Official editor Mikhail Dostoyevsky
Frequency Monthly
First issue March 1861
Final issue 1863
Country Russia
Based in St. Petersburg
Language Russian

Vremya (Russian: Вре́мя) (English: Time) was a monthly magazine published by Fyodor Dostoyevsky under the editorship of his brother Mikhail Dostoyevsky, as Fyodor himself, due to his status as a former convict, was unable to be the official editor.

The magazine began publication in March 1861. Fyodor Dostoyevsky's novel The House of the Dead was first published in Vremya. The publication in monthly issues of The House of the Dead brought considerable financial success and popularity to the magazine.

Three of Edgar Allan Poe's short stories, "The Tell-Tale Heart", "The Black Cat", and "The Devil in the Belfry", saw their first Russian language publication in Vremya. In the same issue, Dostoevsky anonymously published an autobiographical story, "St. Petersburg Dreams in Verse and Prose," that mimicked some elements of Poe's style.

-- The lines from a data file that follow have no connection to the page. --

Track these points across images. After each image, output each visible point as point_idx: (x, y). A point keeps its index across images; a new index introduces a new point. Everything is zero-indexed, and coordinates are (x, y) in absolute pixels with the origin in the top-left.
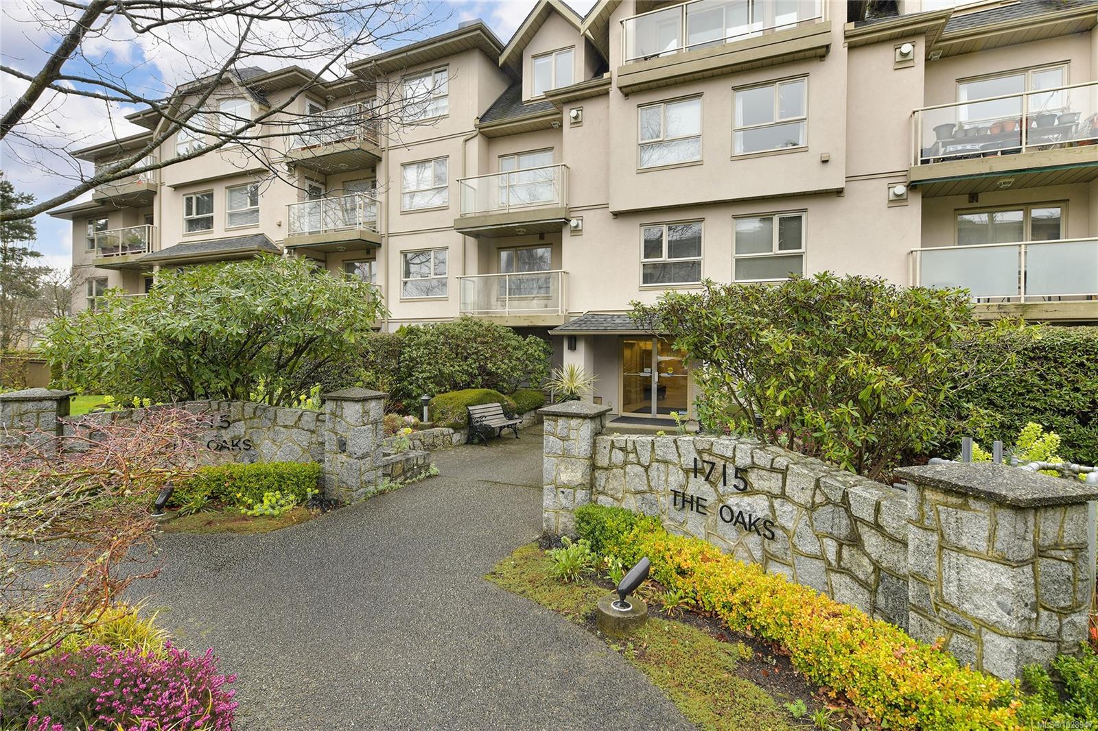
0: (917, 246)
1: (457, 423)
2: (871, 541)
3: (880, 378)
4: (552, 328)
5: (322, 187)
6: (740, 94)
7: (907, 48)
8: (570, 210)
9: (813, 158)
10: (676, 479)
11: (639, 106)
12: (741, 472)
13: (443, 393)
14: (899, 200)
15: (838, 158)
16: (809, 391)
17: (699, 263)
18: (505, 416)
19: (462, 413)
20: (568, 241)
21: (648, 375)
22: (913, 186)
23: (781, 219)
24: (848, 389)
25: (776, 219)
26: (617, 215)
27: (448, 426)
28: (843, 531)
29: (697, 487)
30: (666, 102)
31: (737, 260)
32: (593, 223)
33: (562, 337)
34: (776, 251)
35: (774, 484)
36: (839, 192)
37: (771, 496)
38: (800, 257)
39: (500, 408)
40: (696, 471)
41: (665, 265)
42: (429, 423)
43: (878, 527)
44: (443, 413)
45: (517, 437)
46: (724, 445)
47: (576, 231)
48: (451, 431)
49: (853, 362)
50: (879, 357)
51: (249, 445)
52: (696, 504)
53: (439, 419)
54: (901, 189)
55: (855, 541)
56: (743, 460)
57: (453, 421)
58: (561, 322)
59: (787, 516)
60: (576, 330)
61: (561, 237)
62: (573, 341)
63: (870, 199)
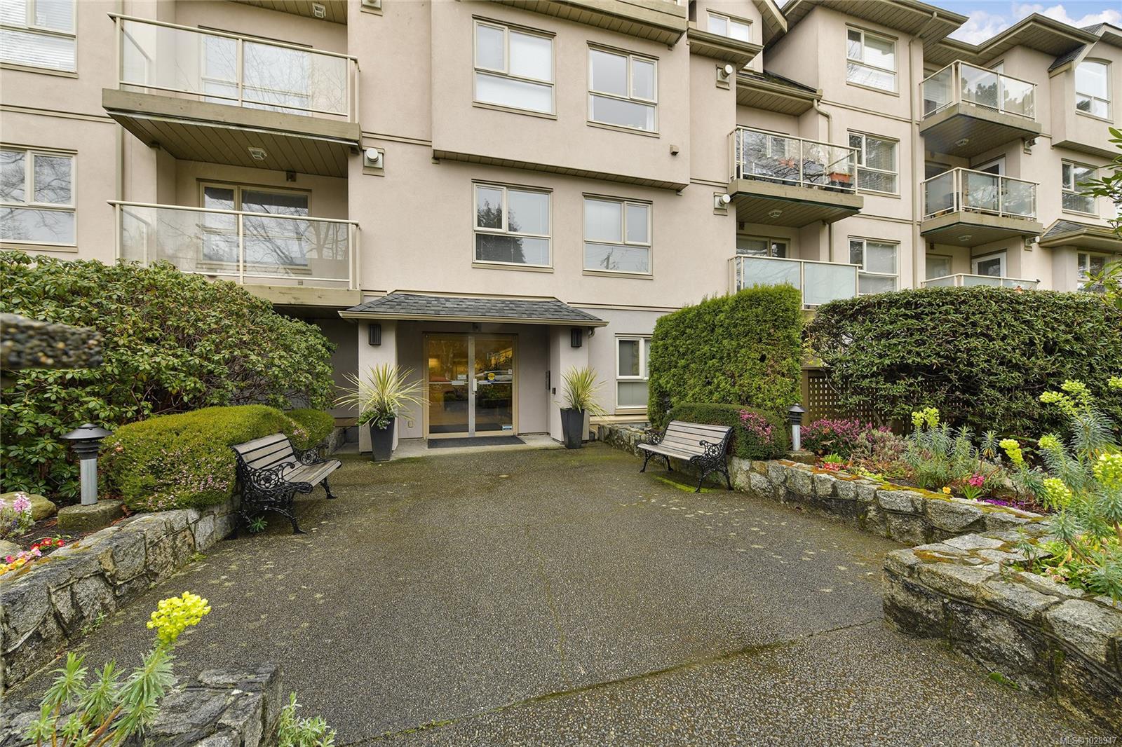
0: (734, 252)
1: (210, 491)
4: (344, 309)
6: (594, 54)
7: (729, 69)
8: (366, 135)
9: (662, 148)
11: (475, 17)
13: (129, 421)
14: (723, 208)
15: (684, 154)
18: (299, 459)
19: (222, 464)
20: (357, 181)
21: (463, 383)
26: (442, 158)
27: (183, 505)
30: (513, 27)
32: (401, 162)
34: (625, 241)
36: (678, 191)
39: (287, 443)
42: (104, 506)
44: (156, 471)
45: (329, 497)
47: (373, 167)
48: (192, 515)
53: (147, 489)
54: (727, 199)
57: (197, 489)
58: (354, 302)
60: (381, 314)
61: (344, 176)
62: (376, 329)
63: (701, 202)
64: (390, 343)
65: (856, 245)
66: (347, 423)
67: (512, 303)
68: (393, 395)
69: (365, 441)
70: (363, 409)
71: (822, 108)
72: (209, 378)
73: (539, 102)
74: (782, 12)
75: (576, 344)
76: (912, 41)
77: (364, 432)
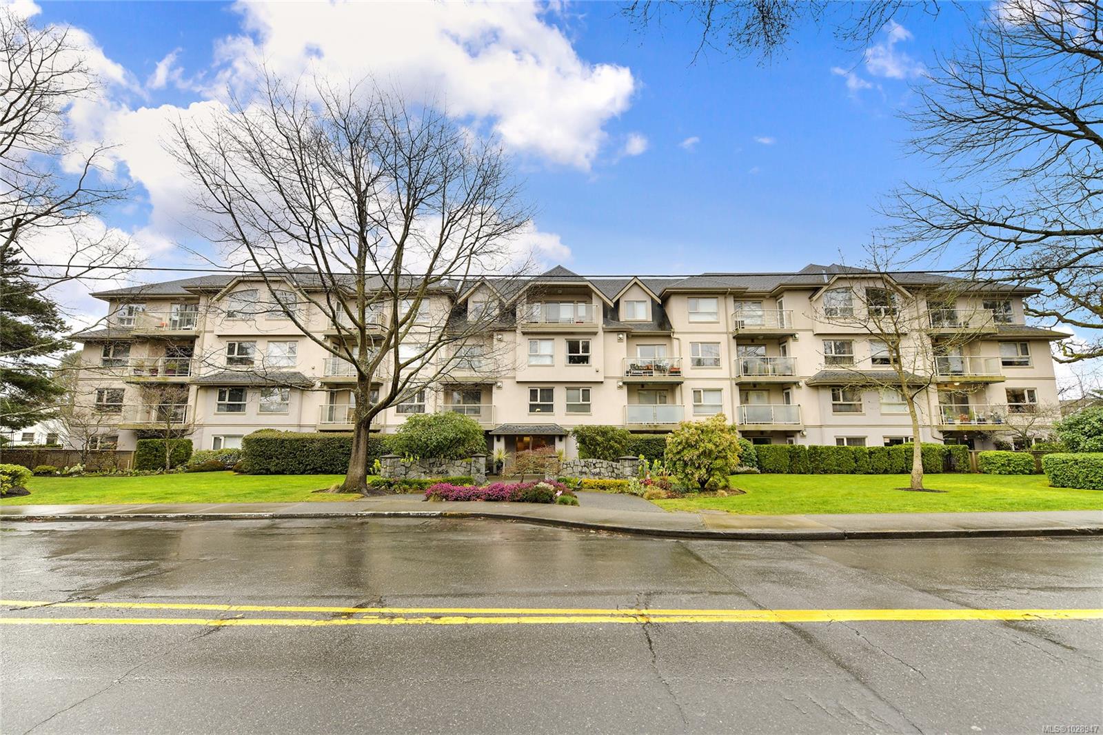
0: (626, 404)
2: (615, 470)
3: (616, 445)
4: (491, 431)
5: (338, 346)
7: (621, 336)
8: (496, 378)
9: (593, 369)
10: (580, 469)
11: (529, 339)
12: (594, 464)
14: (620, 387)
15: (601, 370)
16: (605, 448)
17: (552, 405)
20: (494, 389)
22: (624, 383)
23: (583, 390)
24: (612, 447)
25: (581, 390)
26: (518, 383)
28: (611, 470)
29: (585, 469)
30: (540, 339)
31: (567, 405)
32: (507, 384)
33: (493, 435)
34: (581, 402)
35: (600, 465)
36: (602, 382)
37: (600, 468)
38: (589, 405)
40: (585, 466)
41: (538, 405)
43: (616, 468)
46: (590, 460)
47: (499, 387)
49: (612, 443)
50: (616, 442)
51: (447, 472)
52: (585, 473)
54: (621, 384)
55: (613, 471)
56: (594, 462)
58: (493, 429)
59: (603, 470)
60: (499, 433)
61: (492, 390)
62: (499, 437)
63: (612, 386)
64: (503, 440)
65: (697, 392)
66: (490, 466)
67: (539, 427)
68: (503, 456)
69: (495, 471)
70: (495, 460)
71: (675, 336)
72: (467, 453)
73: (548, 361)
74: (659, 297)
75: (561, 440)
76: (726, 297)
77: (495, 467)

In his preface to Poe's stories, however, Dostoevsky suggested that Poe's poetry lacked the idealistic purity and beauty he found in the poetry of German romantic E. T. A. Hoffman.

Several of Fyodor Dostoyevsky's other works were published in Vremya, including Humiliated and Insulted, A Nasty Story, and Winter Notes on Summer Impressions.

The magazine was banned by the government in May 1863 because of an article by Nikolay Strakhov concerning Russian/Polish problems, including the recent January Uprising.